Rappelons encore que les faits peuvent être évalués en termes de sources de bonheur ou de tourment, alors que les Êtres, eux, demeurent systématiquement hors du champ des valeurs (donc des évaluations), hors du champ de l’estimation.  Rappelons-nous plus précisément qu’un Être n’est pas précieux : il est inestimable (car « précieux » c’est une valeur).

Donc non seulement le praticien aura cette posture, mais il invitera le patient implicitement à en faire de même. Les faits conservent une trace par la mémoire, les Êtres conservent une trace par le mémorial (§ 4.4).

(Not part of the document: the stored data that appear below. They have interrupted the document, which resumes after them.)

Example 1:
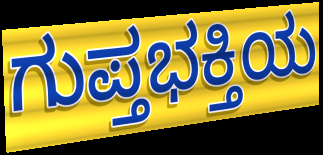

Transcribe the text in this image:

ಗುಪ್ತಭಕ್ತಿಯ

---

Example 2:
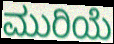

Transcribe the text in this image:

ಮುರಿಯೆ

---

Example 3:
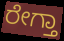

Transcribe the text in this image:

ರೇಗ್ತಾ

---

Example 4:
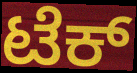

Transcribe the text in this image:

ಟೆಕ್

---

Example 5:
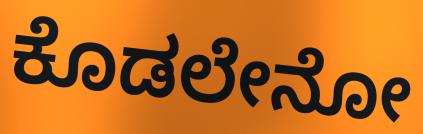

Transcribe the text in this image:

ಕೊಡಲೇನೋ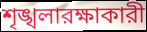
শৃঙ্খলারক্ষাকারীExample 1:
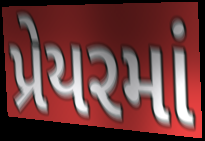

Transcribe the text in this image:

પ્રેયરમાં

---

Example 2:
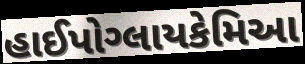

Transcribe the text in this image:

હાઈપોગ્લાયકેમિઆ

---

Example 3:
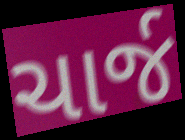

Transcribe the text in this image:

ચાર્જ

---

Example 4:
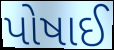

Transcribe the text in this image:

પોષાઈ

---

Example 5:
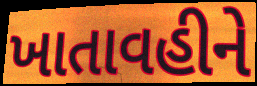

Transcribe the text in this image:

ખાતાવહીને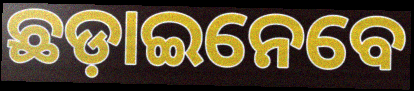
ଛଡ଼ାଇନେବେ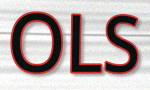
OLSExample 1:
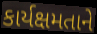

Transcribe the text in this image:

કાર્યક્ષમતાને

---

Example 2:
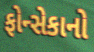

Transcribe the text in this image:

ફોન્સેકાનો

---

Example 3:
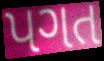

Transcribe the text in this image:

પગત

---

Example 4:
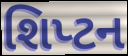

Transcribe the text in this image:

શિપ્ટન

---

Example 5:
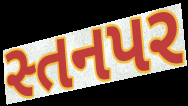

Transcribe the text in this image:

સ્તનપરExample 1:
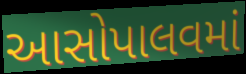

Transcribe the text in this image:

આસોપાલવમાં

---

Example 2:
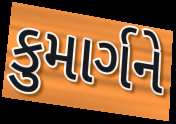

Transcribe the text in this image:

કુમાર્ગને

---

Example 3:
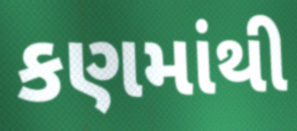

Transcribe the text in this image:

કણમાંથી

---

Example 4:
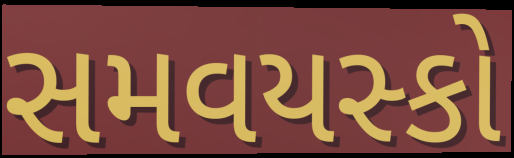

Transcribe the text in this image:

સમવયસ્કો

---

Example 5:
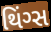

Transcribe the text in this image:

થિંગ્સ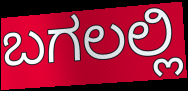
ಬಗಲಲ್ಲಿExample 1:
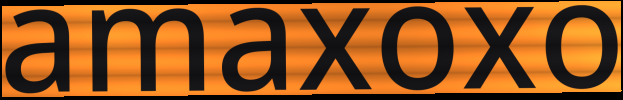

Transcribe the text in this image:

amaxoxo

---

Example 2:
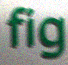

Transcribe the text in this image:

fig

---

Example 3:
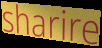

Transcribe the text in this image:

sharire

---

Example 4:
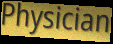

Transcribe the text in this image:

Physician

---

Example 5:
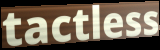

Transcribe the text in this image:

tactlessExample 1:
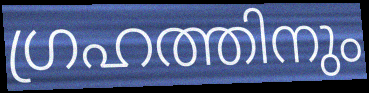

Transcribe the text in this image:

ഗ്രഹത്തിനും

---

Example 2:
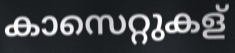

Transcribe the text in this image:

കാസെറ്റുകള്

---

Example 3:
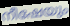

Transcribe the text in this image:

നീഷേയും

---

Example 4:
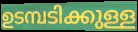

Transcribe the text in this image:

ഉടമ്പടിക്കുള്ള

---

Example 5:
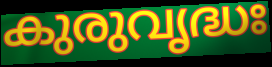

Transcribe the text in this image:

കുരുവൃദ്ധഃ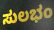
ಸುಲಭಂ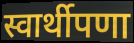
स्वार्थीपणा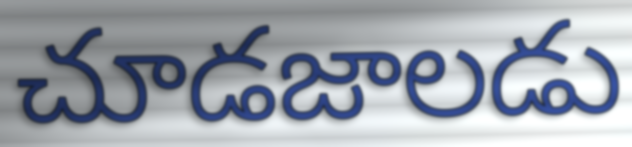
చూడజాలడు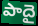
పాదైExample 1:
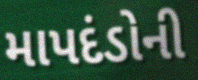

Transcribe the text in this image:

માપદંડોની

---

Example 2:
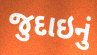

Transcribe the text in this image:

જુદાઇનું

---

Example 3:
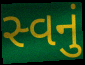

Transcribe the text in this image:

સ્વનું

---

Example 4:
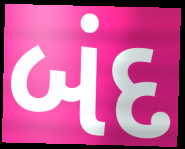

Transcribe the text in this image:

બંદ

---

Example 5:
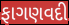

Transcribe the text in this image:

ફાગણવદીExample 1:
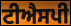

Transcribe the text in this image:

ਟੀਐਸਪੀ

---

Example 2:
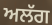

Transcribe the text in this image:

ਅਲੱਗ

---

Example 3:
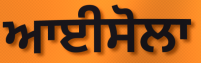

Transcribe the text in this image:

ਆਈਸੋਲਾ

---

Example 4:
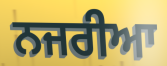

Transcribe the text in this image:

ਨਜਰੀਆ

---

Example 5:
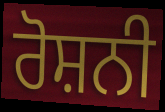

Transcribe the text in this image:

ਰੋਸ਼ਨੀ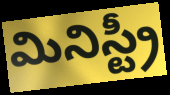
మినిస్ట్రీ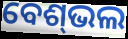
ବେଶ୍‌ଭଲ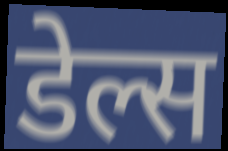
डेल्सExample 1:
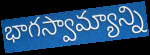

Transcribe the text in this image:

భాగస్వామ్యాన్ని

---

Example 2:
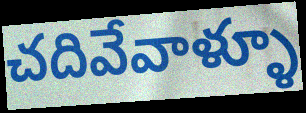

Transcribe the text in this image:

చదివేవాళ్ళూ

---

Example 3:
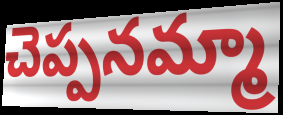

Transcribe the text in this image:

చెప్పనమ్మా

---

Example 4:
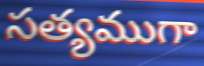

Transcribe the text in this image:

సత్యముగా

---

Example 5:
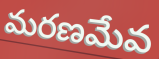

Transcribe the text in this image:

మరణమేవ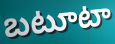
బటూటాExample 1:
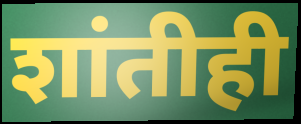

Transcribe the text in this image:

शांतीही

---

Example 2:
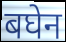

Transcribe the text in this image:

बघेन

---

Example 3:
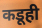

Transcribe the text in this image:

कडूही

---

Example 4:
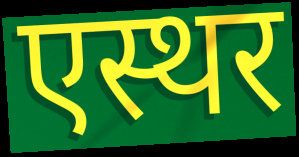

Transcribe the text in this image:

एस्थर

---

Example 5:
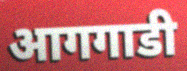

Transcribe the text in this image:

आगगाडी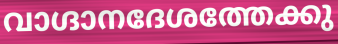
വാഗ്ദാനദേശത്തേക്കു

Le praticien ressent tout à fait quand un patient met en jeu un rappel mnémonique (qui risque de générer des recrudescences émotionnelles) ou un contact existentiel grâce au « symptôme mémorial » (qui sera source d’apaisement).

9.3    Réjouissance naturelle

L’art de prioriser les Êtres produit naturellement une réjouissance. Il la produit chez le praticien qui ne se laisse plus happer par les faits, mais aussi implicitement chez le patient qui découvre que, même quand les faits sont détestables, celui qu’il était reste profondément aimable.

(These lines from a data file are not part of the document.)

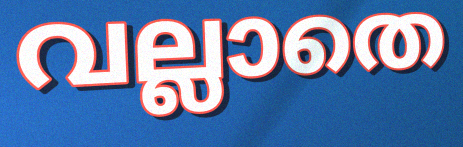
വല്ലാതെ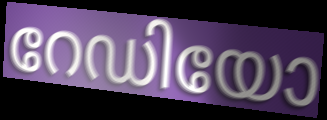
റേഡിയോ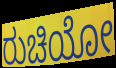
ರುಚಿಯೋ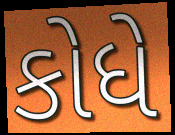
કોધેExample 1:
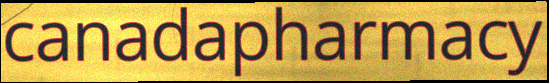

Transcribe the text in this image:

canadapharmacy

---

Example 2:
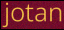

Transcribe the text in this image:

jotan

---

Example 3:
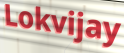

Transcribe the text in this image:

Lokvijay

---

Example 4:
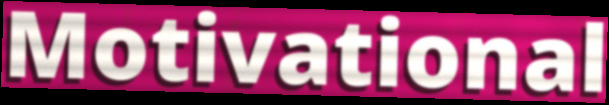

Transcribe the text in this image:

Motivational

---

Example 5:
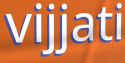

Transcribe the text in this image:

vijjati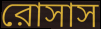
রোসাসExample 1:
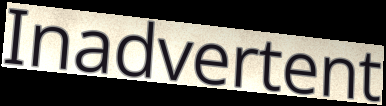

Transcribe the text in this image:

Inadvertent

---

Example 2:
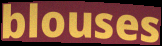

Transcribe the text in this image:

blouses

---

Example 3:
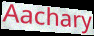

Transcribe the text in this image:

Aachary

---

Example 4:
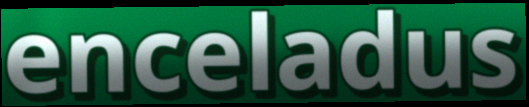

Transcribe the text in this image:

enceladus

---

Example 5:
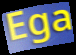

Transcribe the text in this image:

Ega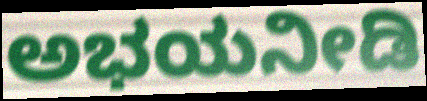
ಅಭಯನೀಡಿ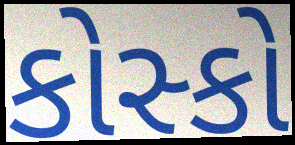
કોસ્કો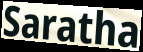
SarathaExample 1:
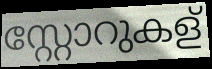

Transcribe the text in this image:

സ്റ്റോറുകള്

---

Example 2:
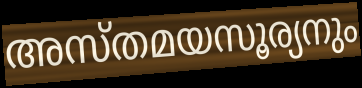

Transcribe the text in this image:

അസ്തമയസൂര്യനും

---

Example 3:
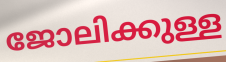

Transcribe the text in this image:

ജോലിക്കുള്ള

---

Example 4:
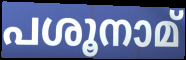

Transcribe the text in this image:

പശൂനാമ്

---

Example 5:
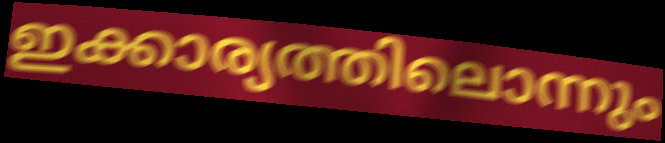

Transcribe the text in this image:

ഇക്കാര്യത്തിലൊന്നും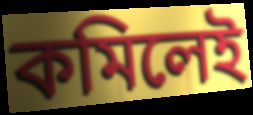
কমিলেইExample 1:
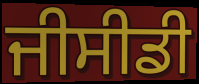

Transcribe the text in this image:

ਜੀਸੀਡੀ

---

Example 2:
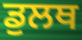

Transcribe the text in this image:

ਡੁਲਥ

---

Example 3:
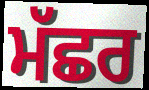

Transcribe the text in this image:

ਮੱਛਰ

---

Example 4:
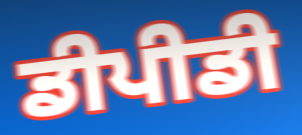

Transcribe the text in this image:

ਡੀਪੀਡੀ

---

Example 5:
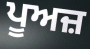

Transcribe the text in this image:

ਪੂਅਜ਼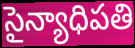
సైన్యాధిపతి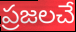
ప్రజలచేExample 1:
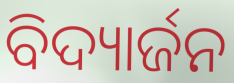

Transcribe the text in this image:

ବିଦ୍ୟାର୍ଜନ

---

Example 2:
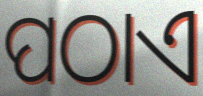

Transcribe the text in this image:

ପଠାଏ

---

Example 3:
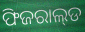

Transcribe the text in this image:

ଫିଜରାଲ୍‌ଡ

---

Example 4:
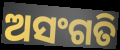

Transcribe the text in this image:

ଅସଂଗତି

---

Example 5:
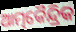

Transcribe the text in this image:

ଆତ୍ମକୈନ୍ଦ୍ରିକ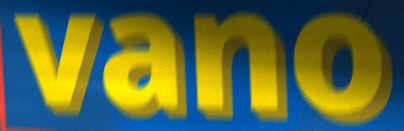
vano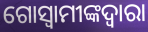
ଗୋସ୍ୱାମୀଙ୍କଦ୍ୱାରା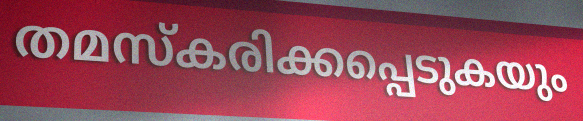
തമസ്കരിക്കപ്പെടുകയും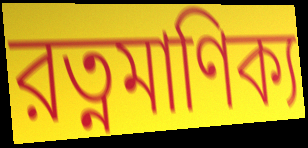
রত্নমাণিক্য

Attention, un praticien peut commettre l’erreur de croire « qu’il faut se réjouir ». Or cette réjouissance résulte naturellement de sa posture et non pas laborieusement de sa volonté… sinon elle en devient une ridicule parodie.

9.4    La réjouissance thérapeutique

Ce point de la réjouissance est extrêmement important. Cette réjouissance du praticien permet à l’entretien de se dérouler sans gravité et favorise l’invitation du patient vers lui-même. Cet état particulier du praticien montre au patient qu’il peut aller vers lui-même sans crainte, avec même un augure de bonheur : il se révèle fréquentable à ses propres yeux, il sort spontanément de cette confusion entre « qui il était » et « ce qui lui est arrivé »*.

*Voir sur ce site la publication de février 2017 « Réjouissance thérapeutique »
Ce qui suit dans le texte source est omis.